Deep misgivings about China's rising economic and political clout have helped fuel political resistance to a major Chinese oil company's bid to buy U.S. producer Unocal, experts said on Friday.

State-owned CNOOC Ltd.'s $18.5 billion bid for Unocal Corp. (UCL) on Wednesday, topping Chevron Corp.'s (CVX) roughly $16.4 billion offer, came under swift fire from U.S. lawmakers, who are calling for stringent investigations into the transaction even before a deal is reached.

The Unocal issue arises at a time of record oil prices, unease over China's $160 billion trade surplus with the United States and an appetite in Congress to punish China with tariffs unless it revalues its currency.

U.S. defense officials are embroiled in a debate over how to evaluate China's military. The Pentagon's annual report on China's military modernization has been delayed for weeks in an apparent dispute over how stark a picture to present.

Mikkal Herberg, an analyst at the National Bureau of Asian Research (search) in Seattle, said there were solid reasons to examine the financing of the Chinese firm's bid and ask whether it was a commercial transaction or an effort to corner oil supplies.

Unocal is the ninth largest U.S. oil and gas production company.

"But this combines with all these other concerns about China -- currency, trade deficit and other things -- to make another reason for China-bashing, which I'm worried about."

"If CNOOC wins the bidding war, then the government steps in and ultimately turns it down, that's going to be just a horrendous episode in U.S.-China relations," Herberg said.

Top U.S. officials assert that U.S.-China ties have rarely been better, with cooperation on anti-terrorism and in diplomatic efforts to end North Korea's nuclear arms programs. China is host of six-party talks on North Korea, which also include the United States, South Korea, Japan and Russia.

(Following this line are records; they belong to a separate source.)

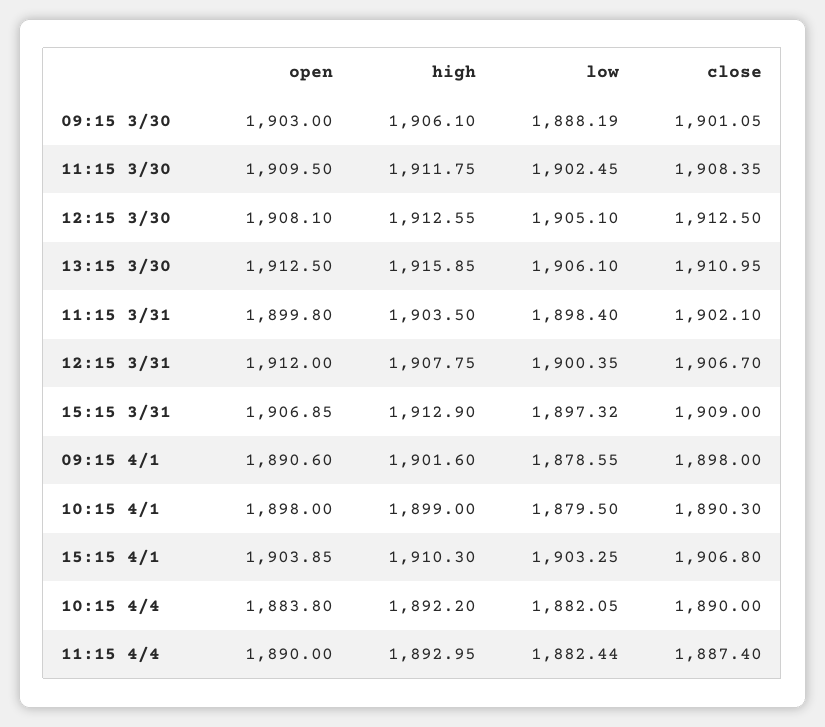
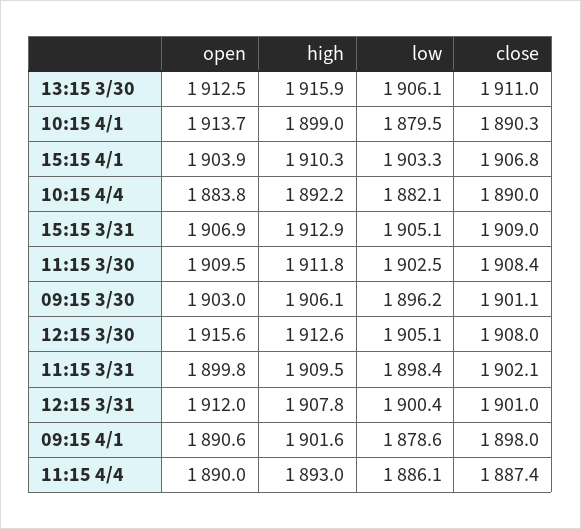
low, 09:15 3/30: 1888.19 -> 1896.2
open, 12:15 3/30: 1908.1 -> 1915.6
close, 12:15 3/30: 1912.5 -> 1908
high, 11:15 3/31: 1903.5 -> 1909.5
close, 12:15 3/31: 1906.7 -> 1901
low, 15:15 3/31: 1897.32 -> 1905.1
open, 10:15 4/1: 1898 -> 1913.7
low, 11:15 4/4: 1882.44 -> 1886.1

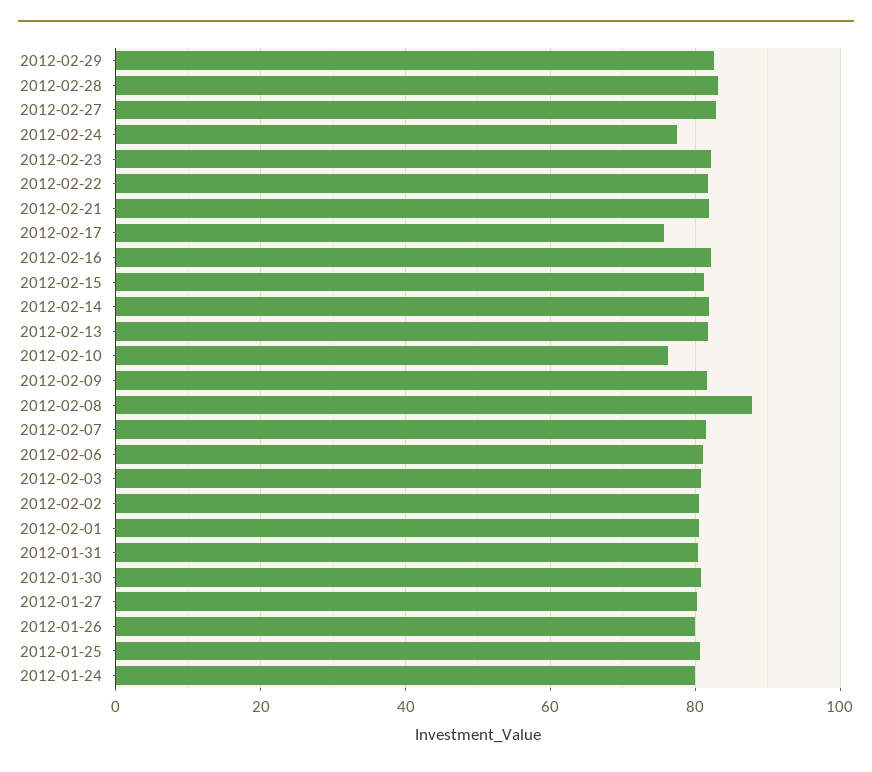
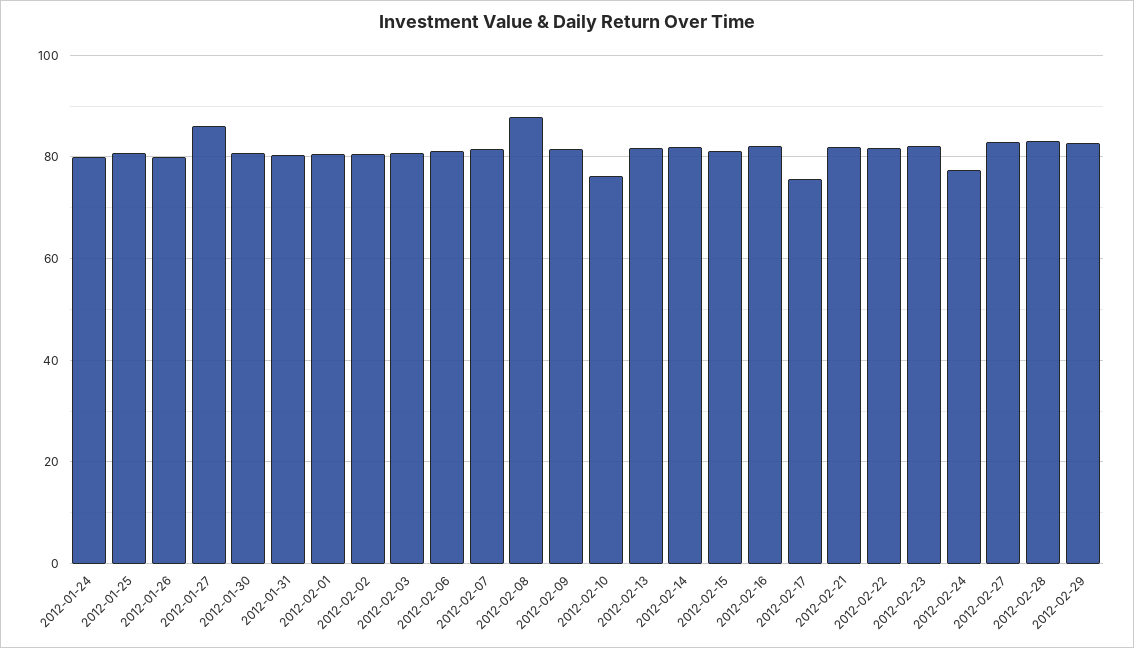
2012-01-27: 80 -> 86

The administration of President Bush, who will meet Chinese President Hu Jintao (search) several times this year, has repeatedly staved off protectionism aimed at China.

Zheng Bijian, a Chinese Communist Party opinion leader, toured the United States last week and met senior government officials with the message that China was seeking a "peaceful rise" in its international position that would not challenge U.S. interests.

Brookings Institution scholar Kenneth Lieberthal, who handled China policy in the Clinton White House, said the political calm with China Bush enjoyed from the Sept. 11 attacks through his re-election was giving way to tension.

"The top leaders of both counties continue to want the relationship to work well, but the politics of the relations below the highest level are becoming tougher," he said.

"We are fully engaged and yet there is a question as to how much we can trust each other's intentions, so when politics become tougher in one capital, that underlying distrust on the other side gets more horsepower behind it," Lieberthal said.

China's dramatic emergence has added to long-term troubles, such as the status of Taiwan, over which Beijing claims sovereignty but which Washington supplies with defensive arms.

China's intensifying quest for oil to fuel its surging economy has led Beijing to embrace energy-rich countries the United States shuns, such as Iranand Sudan. If CNOOC does succeed, it would be the biggest overseas acquisition by a Chinese firm.

"They are paying a price for access to (oil) markets which may not be in anybody's interest, like providing the Sudanese and the Libyans with advanced weaponry," said Richard D'Amato, chairman of the U.S.-China Commission, which advises Congress.

Lieberthal said the Unocal bid marked a potentially good way for China to secure "non-rogue" oil supplies, and a rejection could drive the Chinese closer to the pariahs.

Some observers see hypocrisy in U.S. officials complaining about investment barriers in China but crying foul when Chinese firms want to buy U.S. businesses.

But Gal Luft, executive director of Institute for the Analysis of Global Security, said it would be "suicidal" at a time of $60-a-barrel oil for the United States to let a Chinese state-run firm control oil sources by buying Unocal.

"It's not the government of Japan or France," he said. "We want to think about the fact that an American company falls in the hands of the Communist government of China."